Task to carry out:
Return, word for word, the part of the forum thread on the puppy's coat color that opens with the words containing "i assume you're" and closes with "to choose one.".

Excerpt to read:
☆ ☆ ☆

So to clear up your confusion..... in trying to come to terms with the fact that the lovely Viva will most likely be a beautiful golden, I searched pics of all the potential coat patterns trying to guess what she'll resemble. That's when I first was aware of the panda & find it somewhat fascinating and unusual. Some of the pandas are quite light and some look like border collies.{no thnx} But I unintentially found one that is predominately black and for sale. My brother is jumping up and down to adopt Viva in a heartbeat. My daughter had wanted a bernese to begin with, and it's fun to think the panda could please us both. When the breeder told me that pandas (as well as blacks) don't shed as much and that the pandas are couch potatoes, I did find that information appealing! I posed the ? here rather than take the seller's word. The shedding part has been resoundingly discredited here. 
The joking around about the hair is just that. It's the part that caused me to try other breeds. I'm just having some humor about the furry reality.
I am prepared to be pounced on for caring about something that should be the least important of all things. I already know that I shouldn't have taken Viva home suspecting she wasn't going to be what I was looking for. I wasn't in a hurry, it wasn't an urgent need to have a puppy. I told the breeder what I wanted, he said yes they're dark. It was such a long drive out and the puppy is soooo cute. I was first to arrive and didn't want to waste the chance for pick of the litter. I told him about my concerns re. the color and he said I could return her within 2 wks if I wanted. That sealed the deal. Within days, I found that would be a very difficult option. Either she stays with me, or my brother. Either way, I want to watch her grow up and enjoy her. She'll be my daughter or my neice. 
You're probably still scratching your head! Don't worry, I'm not up to anything wrong. Just some anxiety over an impulsive decision. I obviously have no real problems at the moment or I wouldn't be spending my time worrying about the color of my dog. 
Jeez. I feel like I just had a therapy session.


----------



## flyinghayden (Oct 7, 2005)

Well, you could do like me, have 3, and still wanting JUST one more. LOL


----------



## Fodder (Oct 21, 2007)

i assume you're now aware that ANY puppy you get, aside from all white or all black, is going to change SIGNIFICANTLY from puppyhood to adulthood?

if you're that particular about color (as well as looking for a "couch potato" of a german shepherd) you'd be better off adopting an adult with the exact look and temperament that you want.


----------



## jone (May 4, 2009)

OMG! Don't tempt me! A friend suggested that to me today. That would solve everything. Heck, I could collect all the colors! No reason to choose one.

☆ ☆ ☆

Dataset records:
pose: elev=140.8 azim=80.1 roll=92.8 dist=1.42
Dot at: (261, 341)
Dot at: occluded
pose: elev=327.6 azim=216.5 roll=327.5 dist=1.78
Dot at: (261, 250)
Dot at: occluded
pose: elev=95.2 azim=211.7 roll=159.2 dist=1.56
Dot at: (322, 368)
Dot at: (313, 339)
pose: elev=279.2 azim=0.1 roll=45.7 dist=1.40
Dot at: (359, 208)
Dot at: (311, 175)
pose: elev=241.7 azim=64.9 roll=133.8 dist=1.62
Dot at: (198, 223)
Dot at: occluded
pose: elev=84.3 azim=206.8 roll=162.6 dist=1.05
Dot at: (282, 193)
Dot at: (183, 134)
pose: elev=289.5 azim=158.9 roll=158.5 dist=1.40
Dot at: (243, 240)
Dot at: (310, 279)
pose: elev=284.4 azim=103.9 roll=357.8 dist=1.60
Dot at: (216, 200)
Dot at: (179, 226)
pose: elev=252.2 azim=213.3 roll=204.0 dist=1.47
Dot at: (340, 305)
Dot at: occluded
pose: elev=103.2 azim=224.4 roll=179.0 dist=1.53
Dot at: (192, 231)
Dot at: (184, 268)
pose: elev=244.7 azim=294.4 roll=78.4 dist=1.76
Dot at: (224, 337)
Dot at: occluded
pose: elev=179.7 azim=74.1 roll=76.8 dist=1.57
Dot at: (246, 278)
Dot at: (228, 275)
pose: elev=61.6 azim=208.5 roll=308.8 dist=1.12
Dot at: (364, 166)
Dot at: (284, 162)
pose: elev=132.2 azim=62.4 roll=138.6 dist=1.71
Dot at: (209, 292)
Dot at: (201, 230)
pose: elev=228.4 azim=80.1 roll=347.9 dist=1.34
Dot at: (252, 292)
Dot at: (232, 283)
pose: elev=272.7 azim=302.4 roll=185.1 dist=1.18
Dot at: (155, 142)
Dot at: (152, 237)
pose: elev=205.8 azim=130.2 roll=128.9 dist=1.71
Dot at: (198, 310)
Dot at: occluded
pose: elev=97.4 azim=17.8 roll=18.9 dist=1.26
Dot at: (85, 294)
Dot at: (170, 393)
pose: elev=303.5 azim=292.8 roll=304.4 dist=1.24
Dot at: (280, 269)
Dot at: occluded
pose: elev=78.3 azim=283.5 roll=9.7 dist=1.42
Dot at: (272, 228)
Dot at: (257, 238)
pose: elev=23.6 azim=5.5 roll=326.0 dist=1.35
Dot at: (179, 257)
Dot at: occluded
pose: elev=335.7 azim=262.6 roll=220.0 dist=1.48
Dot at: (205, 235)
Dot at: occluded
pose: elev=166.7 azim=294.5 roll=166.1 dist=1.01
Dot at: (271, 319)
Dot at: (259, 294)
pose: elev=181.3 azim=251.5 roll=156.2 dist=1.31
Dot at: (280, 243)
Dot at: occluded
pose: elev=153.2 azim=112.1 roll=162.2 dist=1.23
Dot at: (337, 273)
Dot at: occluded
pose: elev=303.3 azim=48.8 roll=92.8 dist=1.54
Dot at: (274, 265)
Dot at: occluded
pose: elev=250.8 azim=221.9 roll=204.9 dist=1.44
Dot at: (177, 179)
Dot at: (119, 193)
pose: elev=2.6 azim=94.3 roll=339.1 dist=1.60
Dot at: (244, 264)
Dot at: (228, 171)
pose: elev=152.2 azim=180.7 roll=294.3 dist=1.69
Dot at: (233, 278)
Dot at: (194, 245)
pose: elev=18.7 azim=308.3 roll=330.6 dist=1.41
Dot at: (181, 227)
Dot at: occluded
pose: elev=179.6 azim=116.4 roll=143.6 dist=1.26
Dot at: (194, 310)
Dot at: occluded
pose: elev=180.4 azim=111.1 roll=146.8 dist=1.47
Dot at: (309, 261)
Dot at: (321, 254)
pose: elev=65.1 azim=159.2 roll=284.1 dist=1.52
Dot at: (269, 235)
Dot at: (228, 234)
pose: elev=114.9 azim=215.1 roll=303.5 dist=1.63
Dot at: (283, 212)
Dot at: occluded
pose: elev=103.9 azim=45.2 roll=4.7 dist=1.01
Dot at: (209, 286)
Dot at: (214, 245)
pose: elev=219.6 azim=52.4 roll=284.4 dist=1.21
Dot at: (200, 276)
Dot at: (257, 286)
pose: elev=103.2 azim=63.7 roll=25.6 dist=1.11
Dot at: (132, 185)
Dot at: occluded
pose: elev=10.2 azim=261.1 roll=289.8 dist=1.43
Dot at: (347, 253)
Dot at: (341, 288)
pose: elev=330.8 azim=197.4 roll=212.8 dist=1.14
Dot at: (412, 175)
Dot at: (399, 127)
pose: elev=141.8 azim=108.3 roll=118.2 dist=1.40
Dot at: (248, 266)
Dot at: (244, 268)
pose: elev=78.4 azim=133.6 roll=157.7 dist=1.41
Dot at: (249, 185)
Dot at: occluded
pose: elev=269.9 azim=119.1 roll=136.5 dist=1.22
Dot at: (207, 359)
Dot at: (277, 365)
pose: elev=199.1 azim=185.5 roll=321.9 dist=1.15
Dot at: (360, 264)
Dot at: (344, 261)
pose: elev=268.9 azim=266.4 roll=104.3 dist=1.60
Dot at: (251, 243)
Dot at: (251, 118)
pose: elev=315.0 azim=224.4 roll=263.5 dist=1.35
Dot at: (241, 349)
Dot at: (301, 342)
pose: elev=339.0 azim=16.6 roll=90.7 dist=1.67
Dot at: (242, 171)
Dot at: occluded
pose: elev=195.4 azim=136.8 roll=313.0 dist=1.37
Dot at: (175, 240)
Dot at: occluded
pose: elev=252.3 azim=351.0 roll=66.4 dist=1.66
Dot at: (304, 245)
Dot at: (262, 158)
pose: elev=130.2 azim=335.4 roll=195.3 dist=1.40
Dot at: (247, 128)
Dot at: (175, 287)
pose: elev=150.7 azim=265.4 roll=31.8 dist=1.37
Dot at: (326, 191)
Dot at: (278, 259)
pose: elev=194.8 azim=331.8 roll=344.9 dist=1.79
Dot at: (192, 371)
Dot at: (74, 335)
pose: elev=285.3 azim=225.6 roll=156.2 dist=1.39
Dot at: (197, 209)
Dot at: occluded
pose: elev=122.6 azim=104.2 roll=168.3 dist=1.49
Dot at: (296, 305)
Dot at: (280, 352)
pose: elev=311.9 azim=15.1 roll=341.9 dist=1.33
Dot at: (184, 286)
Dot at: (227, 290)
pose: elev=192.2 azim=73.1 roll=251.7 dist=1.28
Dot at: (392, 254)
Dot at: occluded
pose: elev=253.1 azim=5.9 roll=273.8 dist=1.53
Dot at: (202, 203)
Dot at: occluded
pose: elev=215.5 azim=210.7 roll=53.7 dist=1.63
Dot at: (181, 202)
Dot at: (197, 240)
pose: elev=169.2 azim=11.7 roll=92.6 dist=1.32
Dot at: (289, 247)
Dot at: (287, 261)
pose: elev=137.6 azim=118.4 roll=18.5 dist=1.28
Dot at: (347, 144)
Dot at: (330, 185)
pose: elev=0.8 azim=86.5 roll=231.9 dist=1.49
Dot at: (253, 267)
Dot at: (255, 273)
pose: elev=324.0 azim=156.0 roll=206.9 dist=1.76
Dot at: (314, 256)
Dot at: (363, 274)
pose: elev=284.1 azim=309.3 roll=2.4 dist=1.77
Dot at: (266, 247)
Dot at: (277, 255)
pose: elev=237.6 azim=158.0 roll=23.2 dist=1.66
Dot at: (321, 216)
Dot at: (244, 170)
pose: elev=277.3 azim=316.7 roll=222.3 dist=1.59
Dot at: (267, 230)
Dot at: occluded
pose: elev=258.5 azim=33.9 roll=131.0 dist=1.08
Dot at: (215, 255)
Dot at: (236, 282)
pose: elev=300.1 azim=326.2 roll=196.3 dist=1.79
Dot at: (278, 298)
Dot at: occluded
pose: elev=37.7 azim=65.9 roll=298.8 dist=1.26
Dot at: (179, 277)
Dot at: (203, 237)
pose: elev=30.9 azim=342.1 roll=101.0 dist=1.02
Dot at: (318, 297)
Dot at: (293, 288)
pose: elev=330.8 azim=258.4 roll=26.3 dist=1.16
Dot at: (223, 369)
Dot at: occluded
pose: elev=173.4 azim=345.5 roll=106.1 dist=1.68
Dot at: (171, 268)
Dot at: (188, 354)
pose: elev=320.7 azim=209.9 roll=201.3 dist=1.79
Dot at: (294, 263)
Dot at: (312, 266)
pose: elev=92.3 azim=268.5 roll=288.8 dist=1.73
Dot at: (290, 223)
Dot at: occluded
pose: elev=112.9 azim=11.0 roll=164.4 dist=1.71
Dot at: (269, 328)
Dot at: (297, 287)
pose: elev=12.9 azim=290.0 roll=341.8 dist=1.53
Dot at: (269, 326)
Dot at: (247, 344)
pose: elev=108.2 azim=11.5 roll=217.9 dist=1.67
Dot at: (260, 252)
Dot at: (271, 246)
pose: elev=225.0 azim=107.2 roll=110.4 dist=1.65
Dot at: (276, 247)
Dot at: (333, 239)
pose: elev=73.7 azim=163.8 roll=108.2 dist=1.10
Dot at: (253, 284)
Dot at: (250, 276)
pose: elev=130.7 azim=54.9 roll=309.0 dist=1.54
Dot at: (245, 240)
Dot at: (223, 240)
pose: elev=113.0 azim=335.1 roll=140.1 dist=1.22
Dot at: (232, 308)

☆ ☆ ☆

Result of the exercise:
i assume you're now aware that ANY puppy you get, aside from all white or all black, is going to change SIGNIFICANTLY from puppyhood to adulthood?

if you're that particular about color (as well as looking for a "couch potato" of a german shepherd) you'd be better off adopting an adult with the exact look and temperament that you want.


----------



## jone (May 4, 2009)

OMG! Don't tempt me! A friend suggested that to me today. That would solve everything. Heck, I could collect all the colors! No reason to choose one.